November 13, 2022 6:00 PM PST
This document summarizes the key points discussed during a design interview focused on a cloud storage service. The interview covered various aspects including requirements gathering, system design, API definitions, and architectural choices. The goal was to create a scalable, durable, and highly available cloud storage solution that supports file uploads, downloads, and synchronization across multiple clients.
Requirements Gathering
Basic Requirements
- 
Functional Requirements:
- Support for directories
 - Upload files
 - Download files
 - File synchronization across multiple clients
 
 - 
Out of Scope:
- Permission management
 - File sharing
 - Notifications
 
 
Scale Estimates
- 
User Base:
- 50 million signed-up users
 - 10 million daily active users
 
 - 
Storage and Usage:
- 10 GB of free space per user
 - Average of 2 uploads per day, with an average file size of 500 KB
 - 1:1 read to write ratio
 - Average of 1000 files per user
 
 
Capacity Planning
- 
Total Storage Requirement:
- 50 million users * 10 GB = 500 PB
 - Estimated number of files: 10 billion (1000 files * 10 million users)
 - Metadata storage requirement: 2 TB (10 billion files * 200 bytes of metadata per file)
 
 - 
Bandwidth Requirements:
- 200 uploads per second * 0.5 MB per upload = 100 MB per second
 
 
Non-Functional Requirements
- Durability: 99.99999% (3 replicas)
 - Availability: 99.999% (approximately 5 minutes downtime per year)

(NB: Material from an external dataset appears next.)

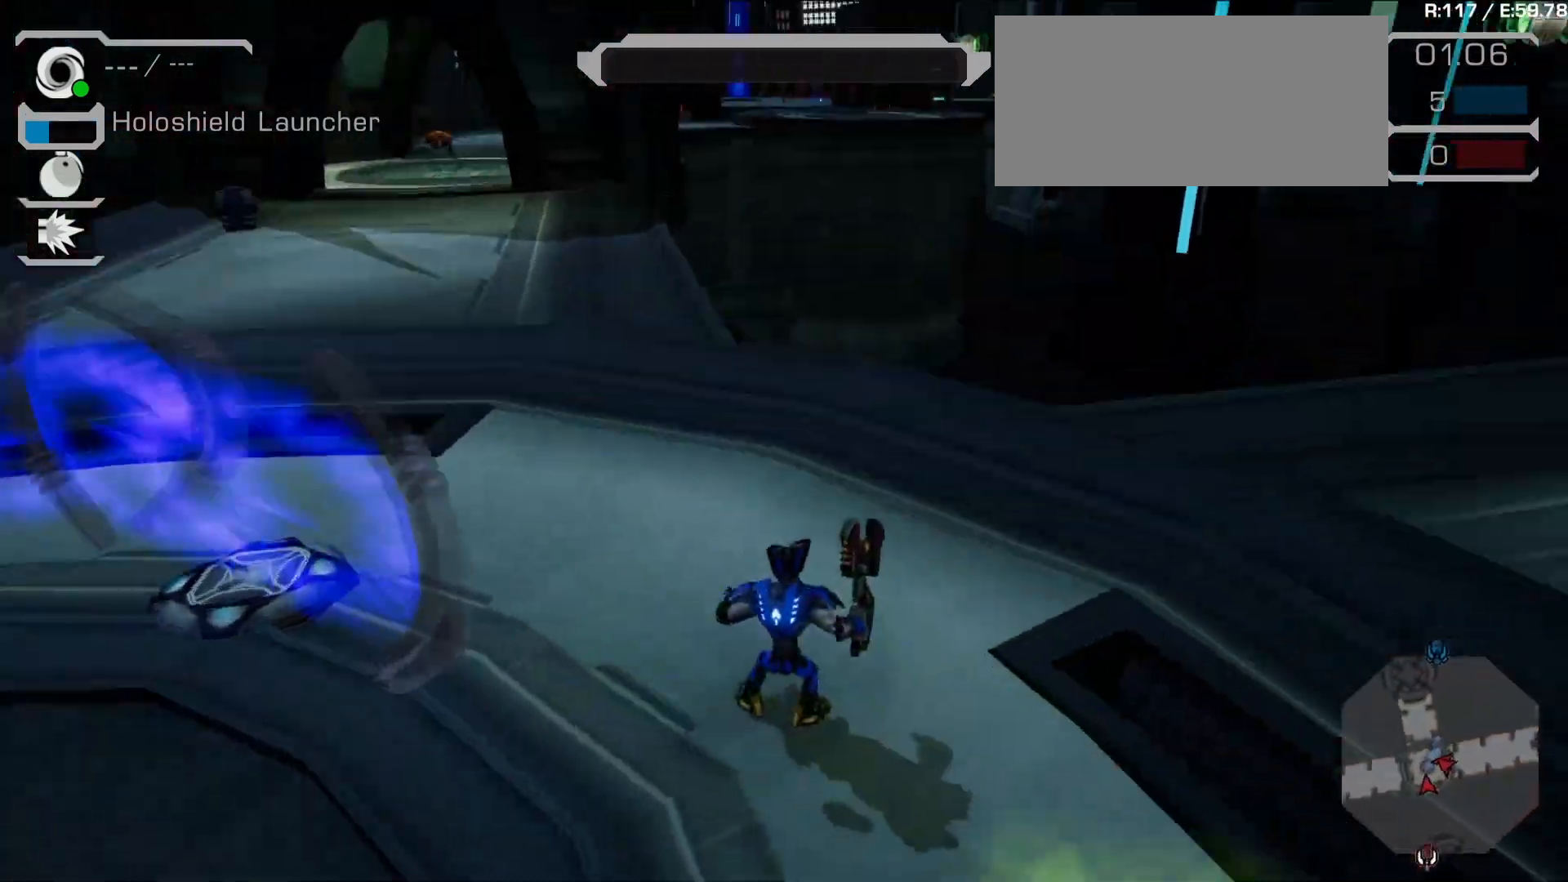
{"dt_ms": 500, "buttons": [], "left_stick": "center", "right_stick": "up-right", "events": [[17, "left_stick", "center"], [117, "right_stick", "center"], [367, "right_stick", "up-right"]]}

 - Performance: Quick synchronization, minimal bandwidth usage, scalability, and high availability
 
API Design
Core APIs
- 
File Operations:
list,upload,download,uploadChunk,downloadChunk
 - 
Client Notifications:
- Mechanism for notifying clients when a file version is updated on the server (consider trade-offs between polling and push notifications).
 
 
Database Schema
- Design considerations for metadata storage and file management.
 
Architectural Choices
- 
Storage Solutions:
- Consider using Amazon S3, Google Cloud Storage, or HDFS for file storage.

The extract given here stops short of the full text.